The bill now heads to the Senate, where it will need to be passed before it becomes law but where there are only a limited number of working days before the Senate leaves for recess in October.

Murphy said she, Waltz, and Crenshaw have already begun outreach to senators in both parties in an effort to usher the bill through before recess. She said the backup plan is that it gets attached to the 2021 National Defense Authorization Act, which will be passed in both the House and Senate sometime in November or December.

But, she said, “We really want to try to get this done as swiftly as possible because Kasinal and her family have been fighting for this for years and they’ve really waited long enough.”

Murphy also thanked her Republican colleagues for pushing the bill forward.

“I couldn’t have had better partners than Mr. Waltz and Mr. Crenshaw. This has been a totally bipartisan effort and they both have such great credibility given their own military backgrounds in the Army Special Forces and the Navy SEALS,” she said.

“We will not stop fighting until we get this done. I think we owe that to Alwyn’s memory, we owe it to all the people like Kasinal who have put their hearts and souls into this and she’s been a great partner in this journey.”

White called them a “Godsend and answer to a prayer.”

She also thanked Pittsburgh Steelers offensive tackle and former Army Ranger Alejandro Villanueva for writing her brother’s name on the back of his helmet earlier this month. Villanueva caught some flak for not displaying the name of Antwon Rose Jr. like his teammates, but he also won praise from Cashe fans.

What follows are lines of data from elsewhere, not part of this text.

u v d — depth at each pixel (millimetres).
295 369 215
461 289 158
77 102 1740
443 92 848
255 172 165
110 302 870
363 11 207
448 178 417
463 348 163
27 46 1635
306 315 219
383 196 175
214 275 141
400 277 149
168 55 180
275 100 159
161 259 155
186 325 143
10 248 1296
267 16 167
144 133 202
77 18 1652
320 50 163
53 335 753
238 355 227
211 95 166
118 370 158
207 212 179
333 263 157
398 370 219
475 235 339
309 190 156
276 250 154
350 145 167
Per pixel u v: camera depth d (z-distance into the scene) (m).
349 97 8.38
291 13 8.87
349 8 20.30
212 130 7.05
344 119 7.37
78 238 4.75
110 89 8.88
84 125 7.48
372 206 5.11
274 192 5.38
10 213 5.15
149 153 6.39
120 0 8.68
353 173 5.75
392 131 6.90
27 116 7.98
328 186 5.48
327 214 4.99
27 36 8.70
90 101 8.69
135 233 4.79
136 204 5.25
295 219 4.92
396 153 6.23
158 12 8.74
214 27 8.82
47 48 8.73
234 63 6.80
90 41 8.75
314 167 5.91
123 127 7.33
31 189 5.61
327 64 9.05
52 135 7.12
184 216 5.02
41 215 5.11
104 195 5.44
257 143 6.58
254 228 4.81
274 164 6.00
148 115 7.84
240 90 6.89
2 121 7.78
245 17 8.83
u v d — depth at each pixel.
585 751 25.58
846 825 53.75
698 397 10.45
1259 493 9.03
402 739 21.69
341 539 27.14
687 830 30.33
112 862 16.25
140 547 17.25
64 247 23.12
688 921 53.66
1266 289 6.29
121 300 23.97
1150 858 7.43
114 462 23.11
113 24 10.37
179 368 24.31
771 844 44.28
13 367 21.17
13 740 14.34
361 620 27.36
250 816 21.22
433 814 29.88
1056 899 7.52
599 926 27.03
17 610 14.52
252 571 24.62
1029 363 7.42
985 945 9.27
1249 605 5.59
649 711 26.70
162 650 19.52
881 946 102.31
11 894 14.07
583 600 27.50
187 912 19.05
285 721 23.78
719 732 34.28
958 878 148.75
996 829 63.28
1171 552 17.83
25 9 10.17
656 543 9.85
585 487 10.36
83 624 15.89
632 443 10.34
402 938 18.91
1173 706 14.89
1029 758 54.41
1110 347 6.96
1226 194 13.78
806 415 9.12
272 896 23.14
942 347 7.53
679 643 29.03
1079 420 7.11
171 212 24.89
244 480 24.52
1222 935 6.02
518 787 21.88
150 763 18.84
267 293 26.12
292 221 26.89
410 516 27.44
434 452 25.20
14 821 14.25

“I think that he did what he did because Army recognizes Army and he felt like it needed to be said, and I thank him for that, because what I gathered from that through getting emails and [Facebook] friend requests, Pittsburgh knows my brother’s story and I’m thankful for that,” she said.

Although Cashe would be the first black soldier to be awarded the Medal of Honor in the post-9/11 wars, White said this award has nothing to do with race.

“I won’t allow anybody to make it a race thing because he did what he did not because he was black,” she said. “He did what he did because he was a soldier and loved his men. And they loved him in return. They reciprocated that.”